Caprivi Elephant Part I
I have just returned from a fantastic hunt with Fulton Classic Safaris. I booked the hunt with Wendell at Hunters Quest International and travel was arranged with Meliza at Gracy Travel. I flew Delta to Frankfurt and Air Namibia on to Windhoek and then to Katima Mulilo. The gun permit process in Namibia is a breeze compared to other countries and I was quickly through the airport and headed for the hotel to get some rest. I stayed at the Onganga hotel while in Windhoek and could not have been more pleased with the room, service, and food.

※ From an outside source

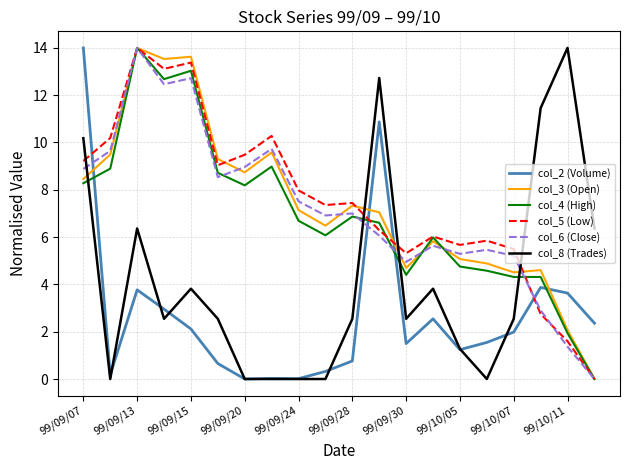

After their last crossing, which series has the higher values: col_6 (Close) or col_2 (Volume)?

col_2 (Volume)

Next I flew from Windhoek to Katima where I was picked up by my PH Fred Bezuidenhout. Fred is quite a character and a joy to hunt with. We arrived at Salambala in time to have lunch with Vaughan Fulton and his client who had just finished a successful elephant/buffalo hunt. After a delicious lunch Vaughan and his client headed for the airport and Fred and I drove out to check my rifle and have a look around. There was elephant sign virtually everywhere we went, and waterbuck, impala, and zebra all along the Chobe.
The camp setup is very nice as plains game is almost constantly in sight as it feeds and comes to water at the river. Some of the animals seen from camp (or at times in camp) include; waterbuck, zebra, impala, kudu, baboons, buffalo, sable, warthogs, and one morning 46 elephants. Bird life also abounded and there were geese, ducks, kingfishers, hornbills, storks, ibises, guineas’, and many others. Although not seen, we were serenaded by lions every night and a leopard on a couple of occasions.

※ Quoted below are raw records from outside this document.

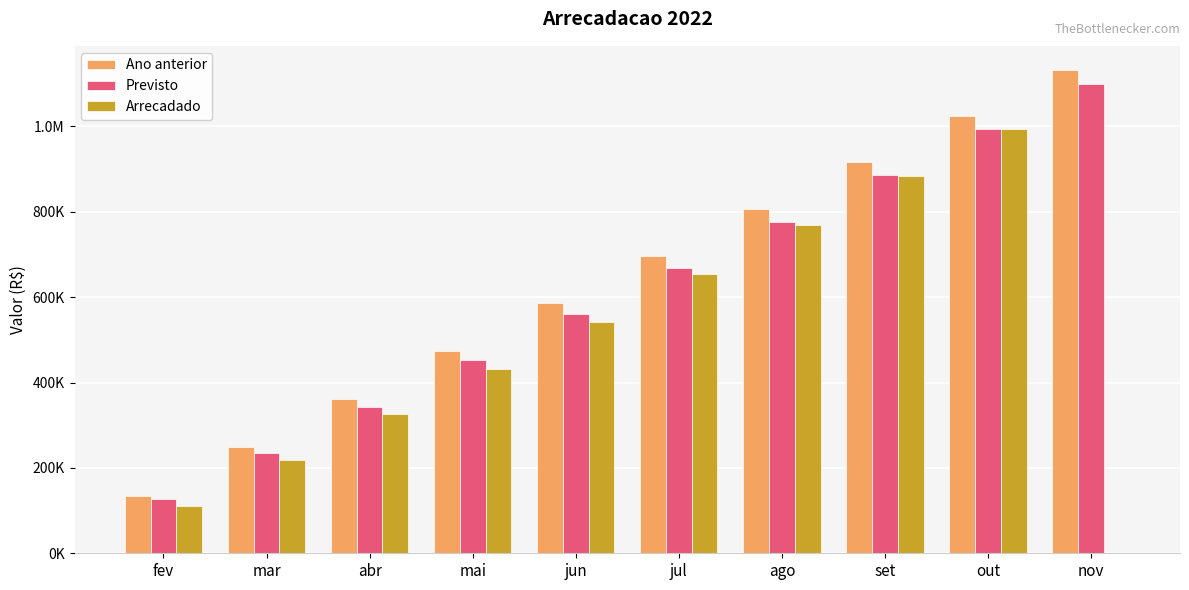

What is the spread (max minus min) of values at abr?

36880.4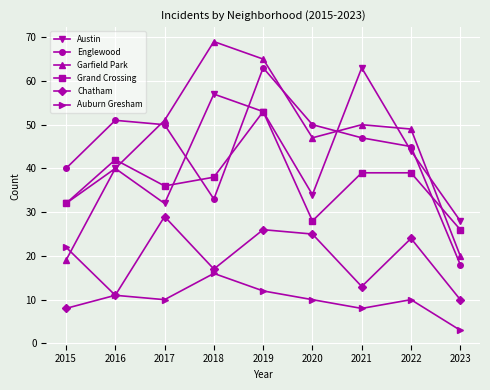

True or false: Auburn Gresham and Grand Crossing intersect in this chart.

False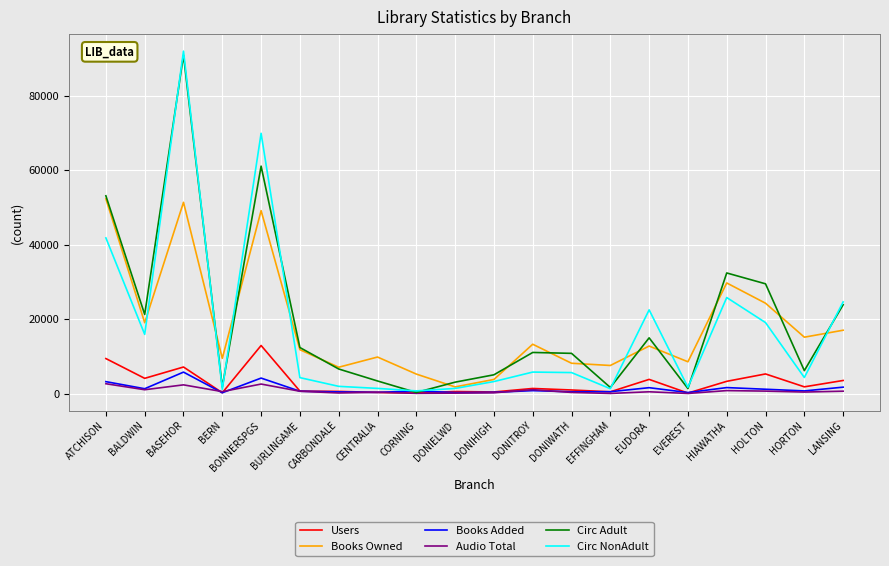

What position from the left is EUDORA?

15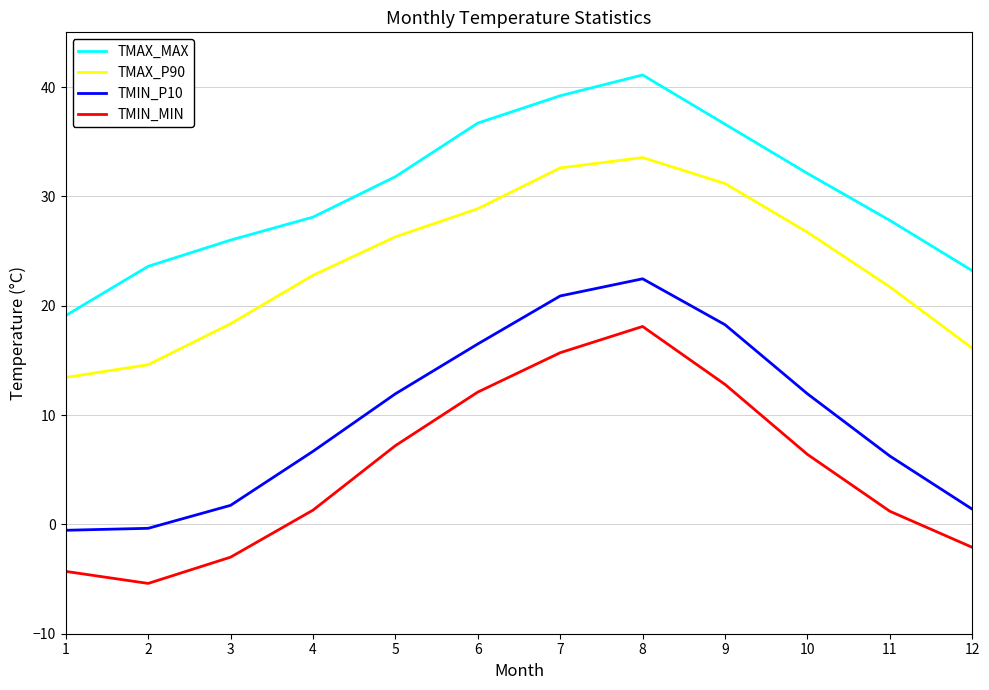

Rank the series by their maximum value, from highest to lowest.

TMAX_MAX, TMAX_P90, TMIN_P10, TMIN_MIN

The hunt I had booked was for a non-exportable bull elephant with tusks that were broken or less than 35 pounds. I never in my wildest of dreams thought that I would ever be able to afford a bull elephant hunt but this type of hunt made it possible. My permit was for the Kasika Conservancy which is about a two hour drive from the Salambala camp. The drive to Kasika can be an adventure in itself depending on the water levels. We followed the Chobe and had to drive through water at times crossing through different channels.
Once in Kasika I was amazed at the elephant sign that we encountered, especially in the villages that we passed through. Near the Chobe we saw hippo and at least 75 buffalo but all of the elephant tracks were headed into the areas with high grass and papyrus swamps. We stopped in an open spot and asked a villager that was building a corral if he had seen any elephant and he said that five had passed through yesterday evening. The villager indicated that the elephants were headed for the thick stuff so away we went.

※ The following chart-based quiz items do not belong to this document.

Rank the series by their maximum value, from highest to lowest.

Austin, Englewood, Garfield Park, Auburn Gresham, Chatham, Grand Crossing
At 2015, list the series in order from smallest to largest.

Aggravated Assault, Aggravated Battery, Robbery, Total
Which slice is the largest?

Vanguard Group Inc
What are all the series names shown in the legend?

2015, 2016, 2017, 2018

Fred put his trackers on top of the truck as we drove into the long grass and it wasn’t long before there was a tap on the roof and the trackers said “elephants”. My heart went into overdrive and my hands began to sweat. Fred and I climbed to the top of the truck and began to glass them. Fred wanted to make sure there were no cows or calves before we moved in but there were only two bulls. Fred said these are not what we are looking for so I relaxed and even took a couple of pictures.
Fred was discussing the elephants with the trackers but I did not understand what was being said. Finally Fred said grab your gun and let’s get a closer look. I thought that he just wanted to see how I handled being close to an elephant so I was still pretty calm. We stalked in to about 30 yards when the wind began to change so Fred backed us out and we swung around and came in from the other direction. The wind held and we moved up to within 16 paces of the elephant.
Fred whispers, “Do you want to do a heart shot or a brain shot”? I responded with, “Are we going to shoot this elephant”? He just smiled and said yes. Without having time to get nervous I raised my rifle and put the right barrel in the side of his head and as he collapsed I put the left barrel in his heart. I quickly reloaded and put two more in his chest and while the trackers yelled at the other bull Fred pulled me up to the elephant and had me shoot him once more in the head. Even though the other bull did not seem inclined to leave the handshakes and back slapping began.
I was somewhat in shock still when I asked Fred what is the deal with this elephant? He told me that when he first saw him he was standing in a low spot and he thought that it was a small bull. He said it moved a little and he and the trackers realized it was much bigger than they thought but did not say it in English so I didn’t know what was going on. This elephant has beautiful ivory, not broken at all. After pulling them out of the skull they are 58”x 15.5” and 56” x 15.25” and I still can’t believe how beautiful.
I will have to break off hear but will continue the report and provide pictures as soon as possible. Adios for now. Jim
To read Caprivi Elephant Part II and to see some pictures of this hunt click here.
Hey hey, Congratulations!
Fred is definitely different, but a good hunter.
Glad you had a great hunt!
Hi Jaustin, Thanks for the hunting report! I glad you had a good time and shot a great elephant.
Jaustin, Thanks for sharing those special moments with us. I look forward to seeing the pictures. What is the weight of the tusks?